READING TEXT
To start things off, I need to admit that when "Anthems for the Damned" came out, I listened to it once or twice, and then quickly came to the conclusion that Filter was done. Anthems was pretty much a complete disaster- stale sounding and boring, it seemed like Richard Patrick had almost completely forgotten about the edgy, industrial qualities of the Filter's early sound. "Anthems" seemed like Filter dying to be U2, to be considered more grown-up, and completely vanquish that angry, angsty, rough around the edges sound of their early years. Complete with hollow production and vacuous, politcal lyrics, it was easy to see why Anthems sent so many Filter fans running, occasionally mourning the loss of one of their favorite bands with repeat listens of Short Bus and Title of Record. Well, here's a message for anyone who left the Filter camp: Now would be a damn good time to come back.

DATA

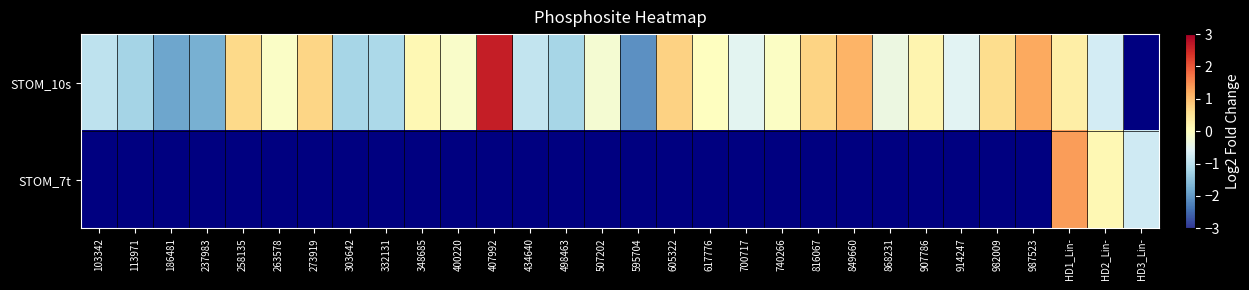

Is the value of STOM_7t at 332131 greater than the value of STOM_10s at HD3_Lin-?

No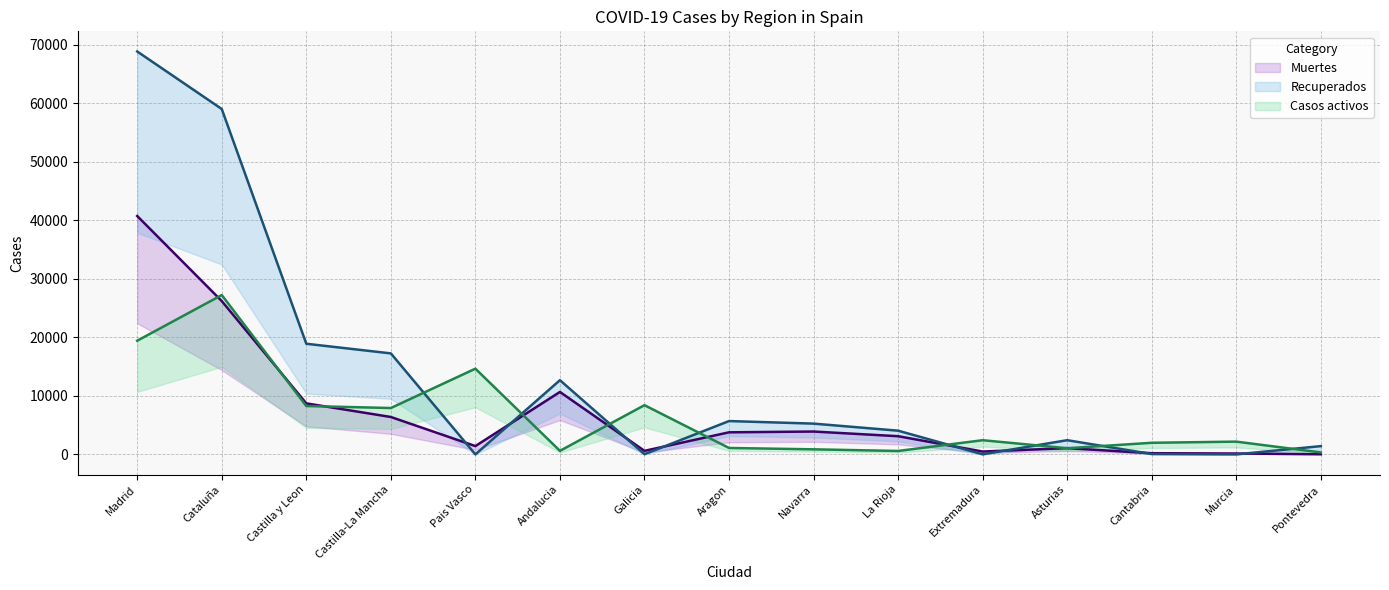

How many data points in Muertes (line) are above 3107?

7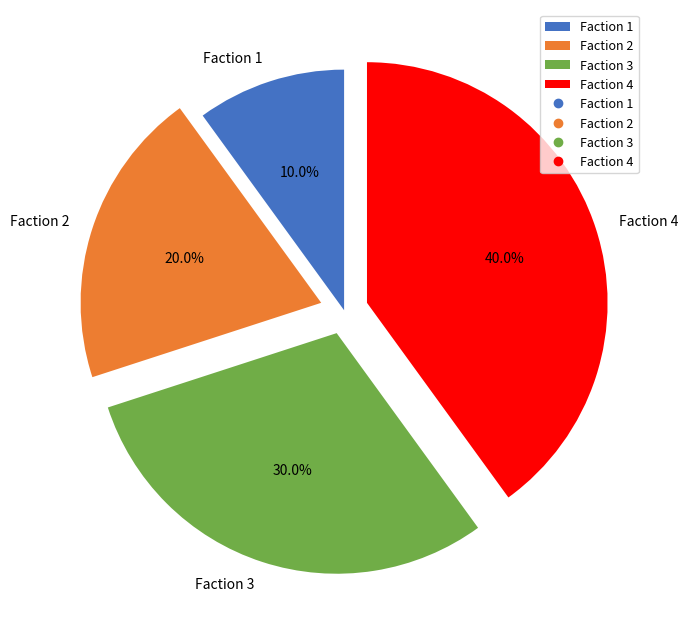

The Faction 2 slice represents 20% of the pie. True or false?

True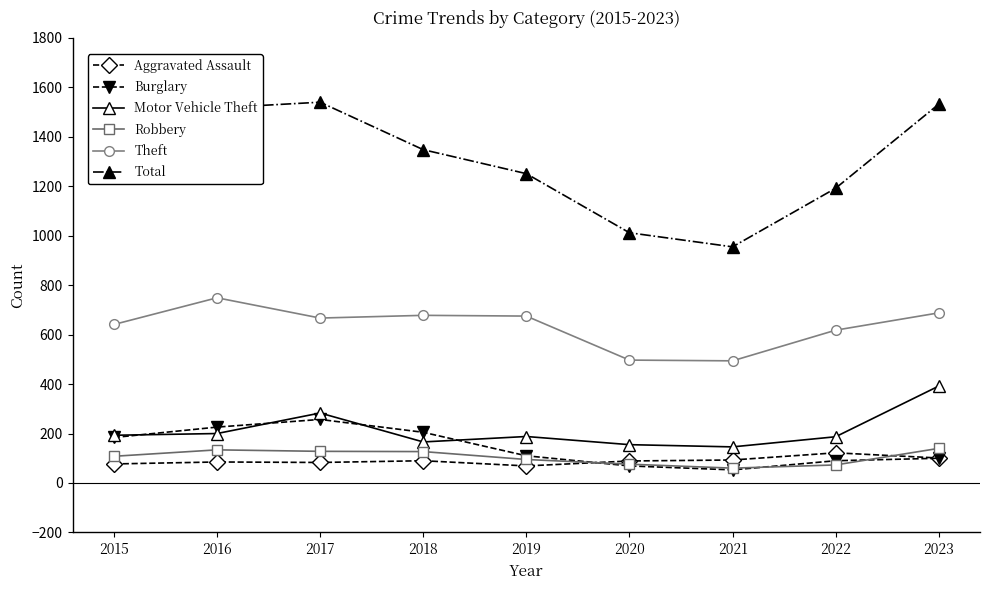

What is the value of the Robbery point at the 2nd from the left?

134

USING THE INFORMATION
1: In one to three sentences, explain why the writer of the album review found it easy to see why "Anthems for the Damned" drove so many Filter fans away.
2: Quote the album review from "To start things" up to and including "to come back.".

SOLUTIONS TO THE PROBLEMS
1: The writer points to the album's hollow production and vacuous political lyrics. It also sounded stale and boring, as if Richard Patrick had almost completely forgotten the edgy, industrial qualities of the band's early sound.

2:
To start things off, I need to admit that when "Anthems for the Damned" came out, I listened to it once or twice, and then quickly came to the conclusion that Filter was done. Anthems was pretty much a complete disaster- stale sounding and boring, it seemed like Richard Patrick had almost completely forgotten about the edgy, industrial qualities of the Filter's early sound. "Anthems" seemed like Filter dying to be U2, to be considered more grown-up, and completely vanquish that angry, angsty, rough around the edges sound of their early years. Complete with hollow production and vacuous, politcal lyrics, it was easy to see why Anthems sent so many Filter fans running, occasionally mourning the loss of one of their favorite bands with repeat listens of Short Bus and Title of Record. Well, here's a message for anyone who left the Filter camp: Now would be a damn good time to come back.